A true picture of your health can only be determined when both these standards are applied. Ignoring one or the other would be unrealistic, because it is now known that you could get a heart attack or stroke even with a normal BMI. And all those damsels out there, it is worth remembering that, down the ages, men have - either consciously or unconsciously - picked women with a Waist-Hip Ratio within the acceptable limit, since it has always been taken as a reliable indictor of good health.

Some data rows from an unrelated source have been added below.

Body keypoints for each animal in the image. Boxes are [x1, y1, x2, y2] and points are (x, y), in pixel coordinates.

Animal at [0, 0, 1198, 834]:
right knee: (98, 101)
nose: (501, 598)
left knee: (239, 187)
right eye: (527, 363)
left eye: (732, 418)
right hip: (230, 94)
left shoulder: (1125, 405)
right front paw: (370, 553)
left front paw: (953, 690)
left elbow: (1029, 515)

While on this subject, it is important for young girls to know that being extremely skinny and anorexic is unhealthy. In the process of evolving into a woman, female hormones give girls the curves that suggest their readiness for childbearing in the future. So, a degree of plumpness is desirable, and any attempt to alter it unnaturally could be very harmful indeed. Provided, of course, the limits specified by both the BMI and Waist-Hip Ratio are not exceeded.

In this process of staying slim, calories have received undue and irrelevant attention. Counting calories cannot help you lose weight, i.e., no energy is burned in the process. Since calories have to be expended to promote weight loss, it is important to understand what they actually are. Calories are units of heat that give us energy for action which could be voluntary (work and exercise), and involuntary (heartbeat, digestion, excretion and so on).

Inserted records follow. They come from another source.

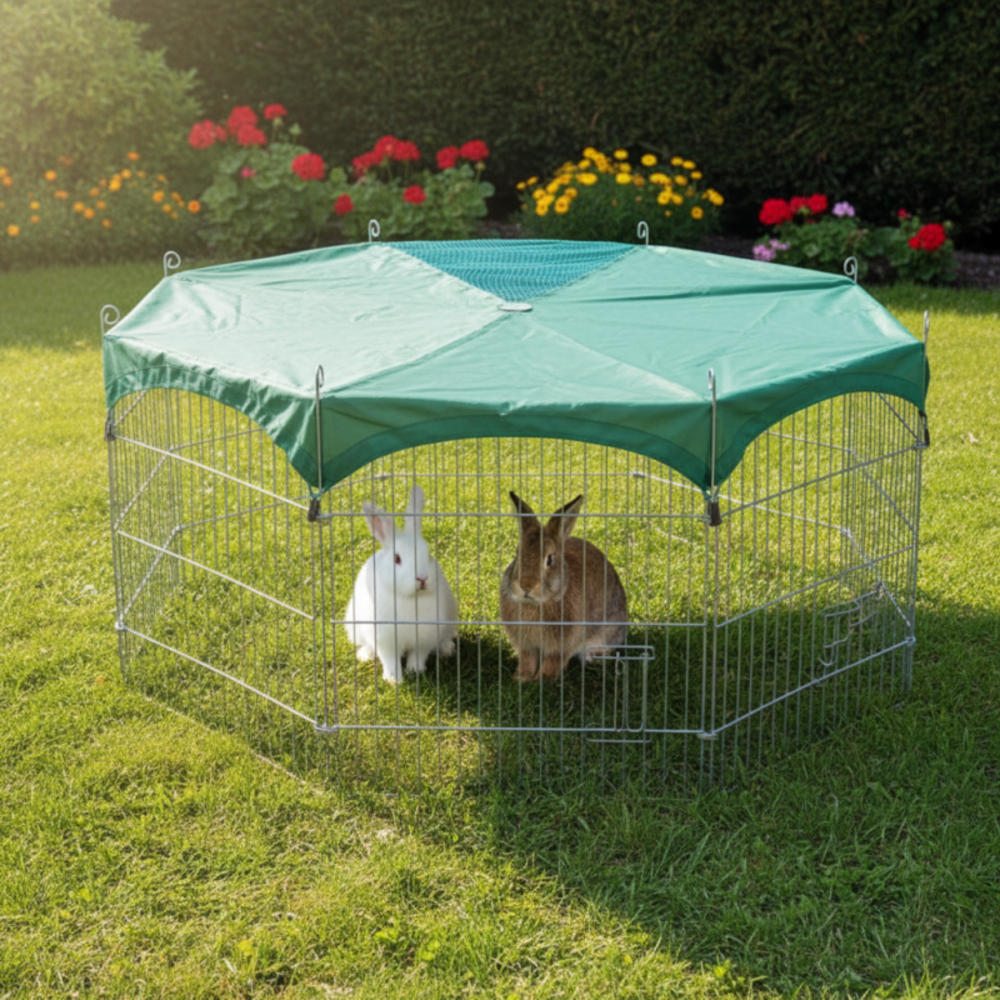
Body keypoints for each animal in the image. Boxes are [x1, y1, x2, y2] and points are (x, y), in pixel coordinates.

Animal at [344, 484, 459, 684]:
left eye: (428, 553)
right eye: (397, 559)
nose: (422, 578)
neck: (410, 598)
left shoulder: (424, 639)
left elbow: (418, 655)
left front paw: (416, 671)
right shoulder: (385, 640)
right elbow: (389, 660)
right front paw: (393, 680)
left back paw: (447, 649)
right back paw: (365, 655)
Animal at [499, 491, 628, 682]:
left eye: (550, 559)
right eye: (517, 555)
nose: (526, 586)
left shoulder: (561, 645)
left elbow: (554, 662)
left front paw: (543, 680)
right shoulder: (526, 645)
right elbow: (528, 660)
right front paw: (521, 678)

Calories come from four sources: proteins, carbohydrates, fats and alcohol. For a long time, it was believed that a calorie was a calorie was a calorie. That is, once calories were produced after food had been digested and assimilated, it was assumed it did not matter where they came from. They would be used to drive the many systems in the body or be burnt through deliberate effort, and any excess would be stored as fat.

Today, it is known that the source of the calorie is an important criterion as to how it will be utilised. Accordingly, calories from carbohydrates and proteins (four calories per gram) are most likely to be used for activity. The body takes a slightly lazier attitude to calories from fats (nine calories per gram), tending to store rather than burn them. Lastly, calories from alcohol (seven calories per gram) can be expected to end up around your middle, giving credence to the term "beer belly". Therefore, a low-fat, high-carbohydrate diet with adequate protein is the way to get the calories that are right for you, not by counting them.

And, finally, while counting calories are unlikely to keep you in trim, regular exercise can. Short bursts of intense activity are less beneficial than keeping active all the time. Walk the dog, water plants, handwash clothes. Anything to bring a little more activity into your daily routine that involves more than exercising your index finger to channel-surf. It will not be long before you notice how much happier and healthier you are. Get started today.

The author is a nutritionist and food writer.